Every week, I look at a software patent that’s been in the news. You can see previous installments in the series here. One of the amazing thing about the software patent issue is just how pervasive software patent litigation is. When I started this project, I was afraid I’d have to scramble to find a new controversy to write about each week. Boy was I wrong. Most weeks, like this one, all I’ve had to do is run a Google News search for “software patent” and there’s new lawsuit on the first page of results. This week’s dispute is between i2 and SAP over seven patents related to project management software. Here is the oldest of the seven patents.
This patent is akin to the Guatemalan database patent and the Friendster patent I covered in previous weeks: it seems to simply describe a software product in great detail, as if a list of mundane features constitutes an invention.
In addition, the patent seems to put a lot of stress on the fact that their project management software is generalizable and extensible:
The modeling needs of these varied activities can be very different. To support those variations, the operation model can be extended via a `process` extension. Different extensions each can add different fields to the operation model. A simple process extension may add a single field such as a fixed amount of time that the operation runs. A more complex process extension may add a fixed time and a per-unit time that is computed proportional to the number of units that operation performed. A much more complex process extension may add a field that is a list of other operations which are performed in sequence in order to perform this operation.

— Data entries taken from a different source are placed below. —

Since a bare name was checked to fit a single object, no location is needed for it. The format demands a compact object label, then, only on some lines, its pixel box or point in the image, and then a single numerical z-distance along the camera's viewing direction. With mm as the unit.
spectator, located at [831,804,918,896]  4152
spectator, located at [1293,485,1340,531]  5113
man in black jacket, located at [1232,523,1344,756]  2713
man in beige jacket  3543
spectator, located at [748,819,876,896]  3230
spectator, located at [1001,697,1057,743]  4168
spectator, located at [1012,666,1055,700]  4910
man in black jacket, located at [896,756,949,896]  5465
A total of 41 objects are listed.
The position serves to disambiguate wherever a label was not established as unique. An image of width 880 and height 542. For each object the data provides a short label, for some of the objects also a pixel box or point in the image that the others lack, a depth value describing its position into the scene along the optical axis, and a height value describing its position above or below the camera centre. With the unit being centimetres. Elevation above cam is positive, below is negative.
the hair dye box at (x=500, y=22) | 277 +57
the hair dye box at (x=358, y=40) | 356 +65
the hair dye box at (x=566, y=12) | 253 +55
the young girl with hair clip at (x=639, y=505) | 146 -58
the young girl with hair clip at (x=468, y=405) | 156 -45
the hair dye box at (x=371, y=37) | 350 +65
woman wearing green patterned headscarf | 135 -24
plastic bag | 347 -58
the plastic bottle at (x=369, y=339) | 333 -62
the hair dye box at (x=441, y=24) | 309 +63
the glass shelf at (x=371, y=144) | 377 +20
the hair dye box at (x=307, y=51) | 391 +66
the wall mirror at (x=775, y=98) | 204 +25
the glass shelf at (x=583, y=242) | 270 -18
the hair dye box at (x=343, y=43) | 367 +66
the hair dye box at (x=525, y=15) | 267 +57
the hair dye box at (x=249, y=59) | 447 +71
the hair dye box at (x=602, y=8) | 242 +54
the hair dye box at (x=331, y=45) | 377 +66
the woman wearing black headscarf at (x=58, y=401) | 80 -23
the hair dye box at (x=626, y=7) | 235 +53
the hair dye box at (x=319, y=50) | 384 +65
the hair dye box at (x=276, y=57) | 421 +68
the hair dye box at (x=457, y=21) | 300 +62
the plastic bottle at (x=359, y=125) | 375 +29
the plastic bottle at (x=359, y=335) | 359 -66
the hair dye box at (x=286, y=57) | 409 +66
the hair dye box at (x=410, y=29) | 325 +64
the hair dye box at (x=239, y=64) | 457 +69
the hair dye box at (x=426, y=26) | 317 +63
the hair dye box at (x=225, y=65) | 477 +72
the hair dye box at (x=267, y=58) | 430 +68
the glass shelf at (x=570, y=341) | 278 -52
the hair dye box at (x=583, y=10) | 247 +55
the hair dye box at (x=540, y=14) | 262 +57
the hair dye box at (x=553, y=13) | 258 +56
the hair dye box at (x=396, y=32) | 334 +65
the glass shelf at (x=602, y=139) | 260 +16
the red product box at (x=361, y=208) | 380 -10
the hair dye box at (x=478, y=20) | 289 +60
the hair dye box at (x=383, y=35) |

Thus, unlike traditional manufacturing software that separate routings and operations, the present invention allows a routing to be modeled as simply a particular kind of operation–an operation that consists of other operations that are run in sequence. The relationships between those sub-operations can be different depending upon the chosen extension. So, an operation can model a simple routing (a sequence of operations allowed to spread), a flow routing (a sequence of operations which must flow into one another), a set of operations that can be run at the same time, alternates (a set of alternate operations), and other combinations.
This may sound impressive to non-programmers, but this is precisely the sort of design skill that is taught in entry-level computer science classes. Indeed, abstraction (replacing several special-purpose functions or objects with a single, more general function or object) and subclassing (extending a general-purpose function or object by adding case-specific functionality) are two of the most fundamental tools in the programmer’s toolkit. It’s a quintessential example of a technique that’s obvious to those of ordinary skill in the art of computer programming.
The rest of the patent continues in the same vein. It describes the various functions of the software in gory detail. The vast majority of it describes the sort of data models that a CS undergrad would build in an entry-level database class. This patent clearly should have failed the obviousness test.